#### ZU ERLEDIGENDE AUFGABEN
a: Wie heißt laut der Inhaltsangabe zu „The Wolf of Wall Street“ das Unternehmen, das Belfort mit Donnie Azoff und anderen Bekannten gründet?
b: Schreib aus der Inhaltsangabe den Abschnitt wortgetreu ab: Fang bei den Worten „(„The Wolf of“ an und hör nach „vor dem Nichts.“ auf.

--- AUSZUG ---

(„The Wolf of Wall Street“ directed by Martin Scorsese, 2013)
Wenn auf jemanden der Ausdruck „Wolf im Schafspelz“ zutrifft, dann auf ihn: Jordan Belfort (Leonardo DiCaprio). Mit seinem strahlenden Lächeln und Kleinjungencharme könnte er einem so ziemlich alles verkaufen, was nicht die schlechteste Voraussetzung für einen Börsenmakler ist. Doch das Schicksal meint es nicht gut mit dem Mittzwanziger, ausgerechnet an dem Tag, an dem er seine Lizenz erhält, rauschen im schlimmsten Crash seit 1929 sämtliche Aktienwerte in den Keller. Belfort und seine Frau Teresa (Cristin Milioti) stehen plötzlich vor dem Nichts.
Mehr aus der Not heraus heuert er daraufhin bei einer kleinen Firma an, die sich auf den Verkauf von Pennystocks spezialisiert hat. Die sind deutlich weniger wert als die großen Aktien, oft nicht viel mehr als Ramsch. Dafür sind die Gewinnmargen enorm, weswegen Belfort dank seines Verkaufstalents bald richtig viel Geld nach Hause bringt. Beeindruckt und auch ein klein bisschen neidisch schließt sich ihm bald sein Nachbar Donnie Azoff (Jonah Hill) an. Gemeinsam mit ein paar anderen moralisch flexiblen Bekannten gründen sie das Unternehmen Stratton Oakmont und genießen das neu entdeckte Luxusleben bis zum Anschlag. Doch damit erregt er nicht nur die Aufmerksamkeit der Wall Street und der Presse, auch FBI-Agent Patrick Denham (Kyle Chandler) interessiert sich für dessen Geschäfte.

--- BEREITGESTELLTE DATEN ---

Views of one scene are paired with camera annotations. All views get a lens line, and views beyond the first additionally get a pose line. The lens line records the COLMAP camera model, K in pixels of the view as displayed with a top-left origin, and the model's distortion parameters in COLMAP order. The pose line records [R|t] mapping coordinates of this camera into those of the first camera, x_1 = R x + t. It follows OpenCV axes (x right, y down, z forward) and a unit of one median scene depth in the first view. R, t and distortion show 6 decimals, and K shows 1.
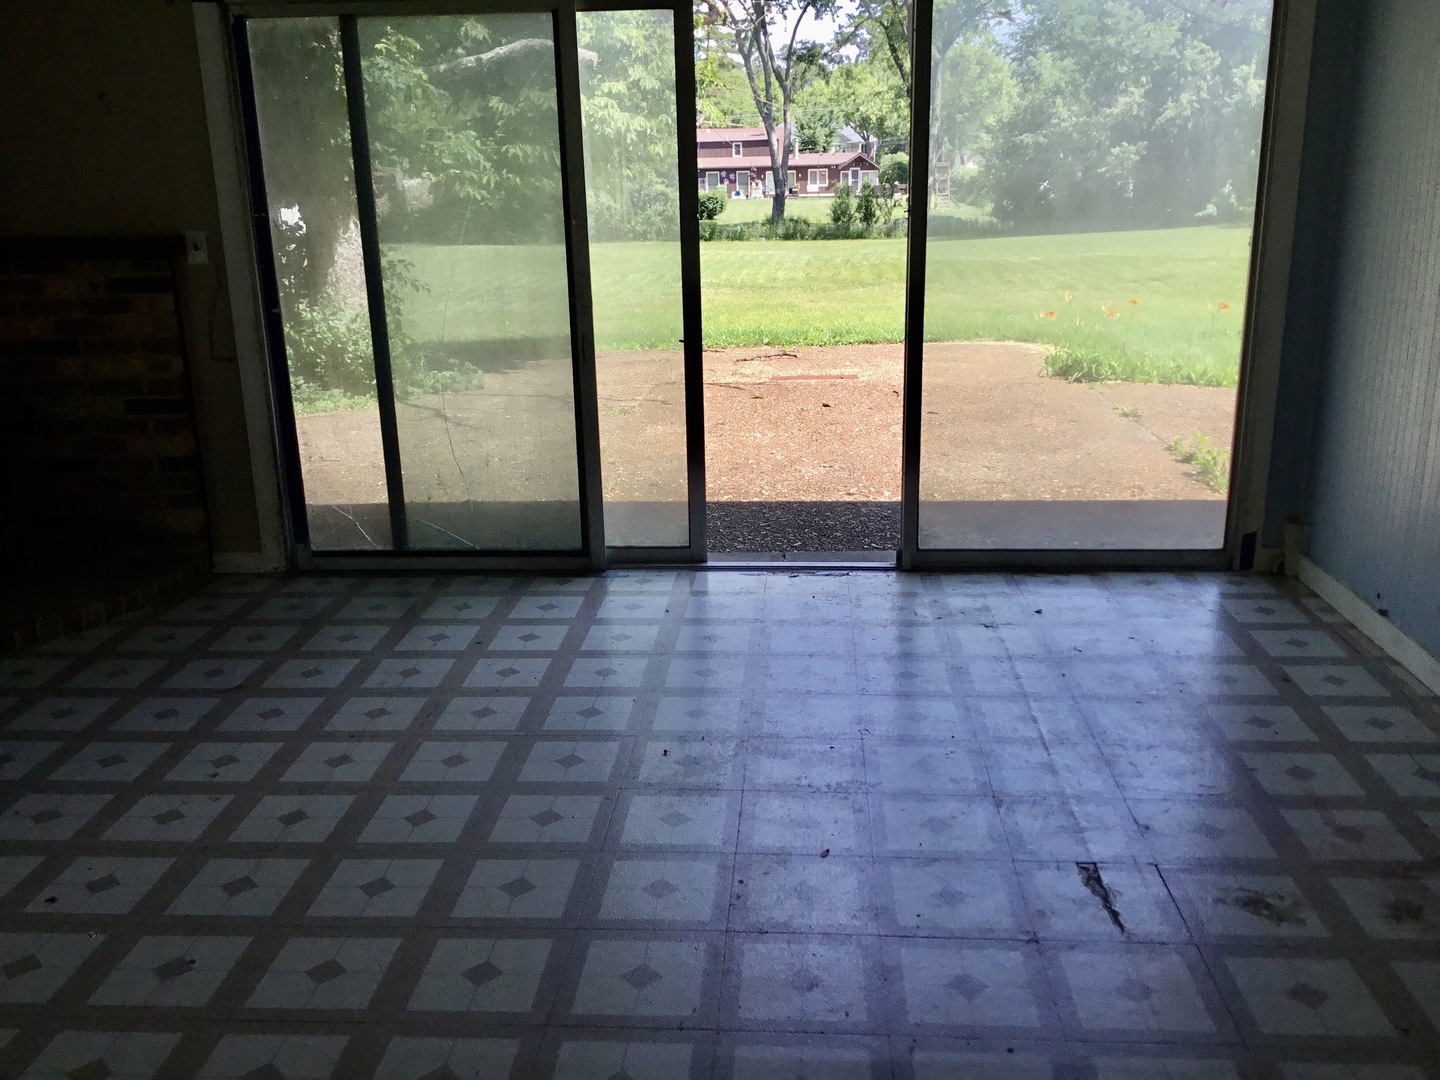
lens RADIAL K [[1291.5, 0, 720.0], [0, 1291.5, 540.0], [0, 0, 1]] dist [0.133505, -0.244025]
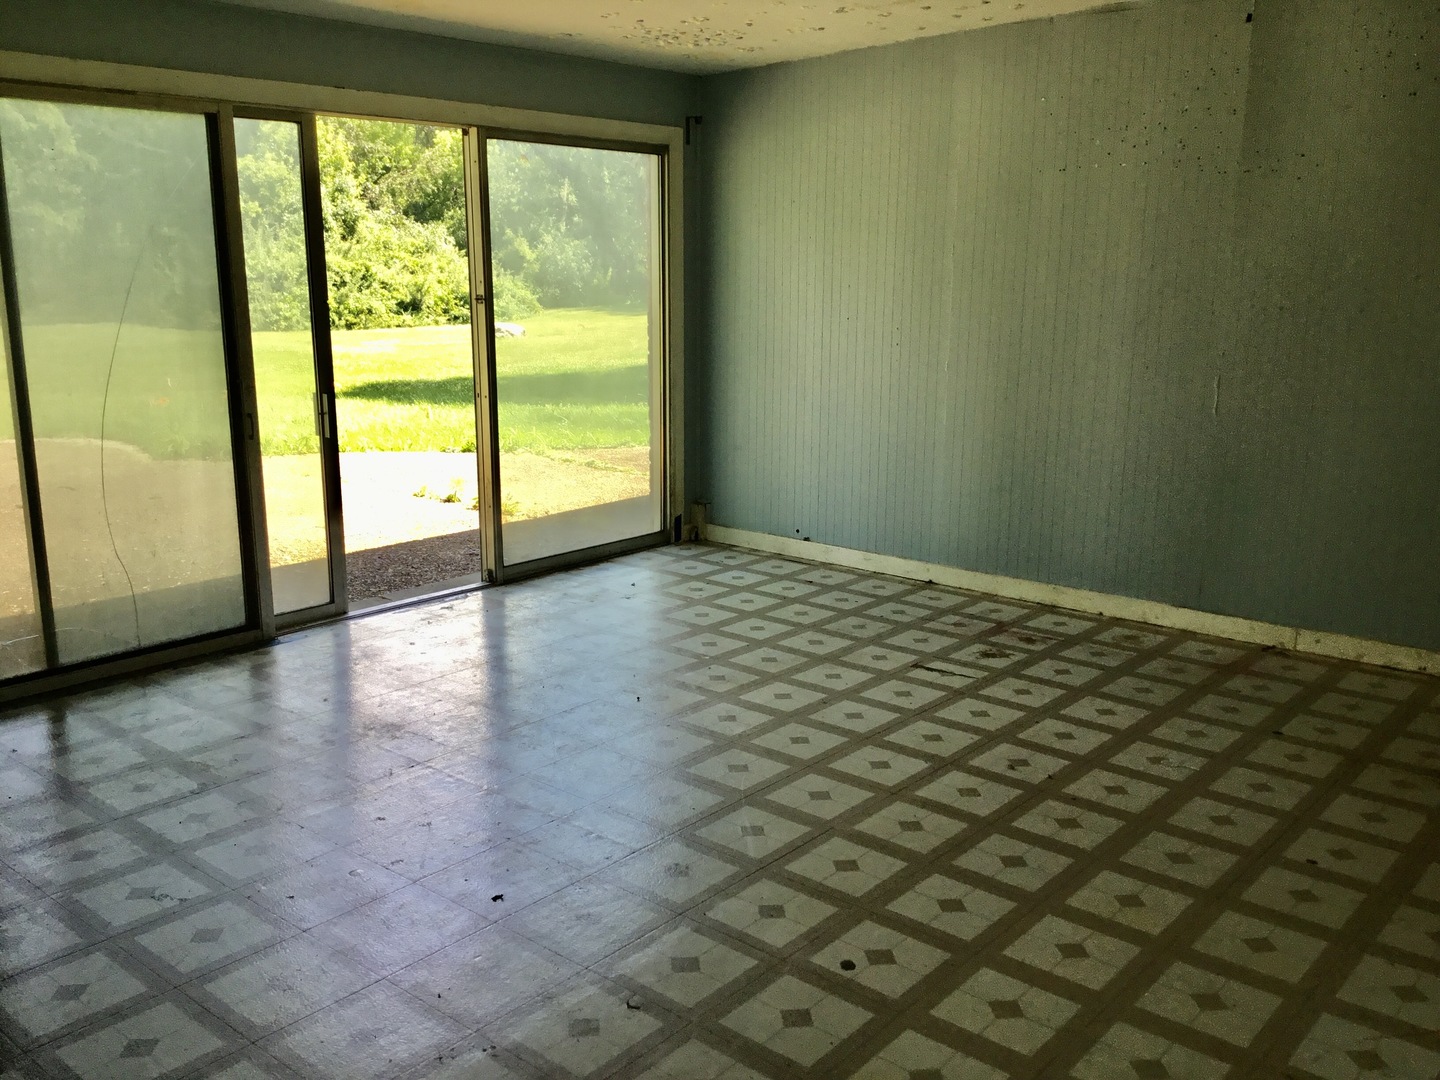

---

#### DIE LÖSUNGEN
a: Stratton Oakmont

b:
(„The Wolf of Wall Street“ directed by Martin Scorsese, 2013)
Wenn auf jemanden der Ausdruck „Wolf im Schafspelz“ zutrifft, dann auf ihn: Jordan Belfort (Leonardo DiCaprio). Mit seinem strahlenden Lächeln und Kleinjungencharme könnte er einem so ziemlich alles verkaufen, was nicht die schlechteste Voraussetzung für einen Börsenmakler ist. Doch das Schicksal meint es nicht gut mit dem Mittzwanziger, ausgerechnet an dem Tag, an dem er seine Lizenz erhält, rauschen im schlimmsten Crash seit 1929 sämtliche Aktienwerte in den Keller. Belfort und seine Frau Teresa (Cristin Milioti) stehen plötzlich vor dem Nichts.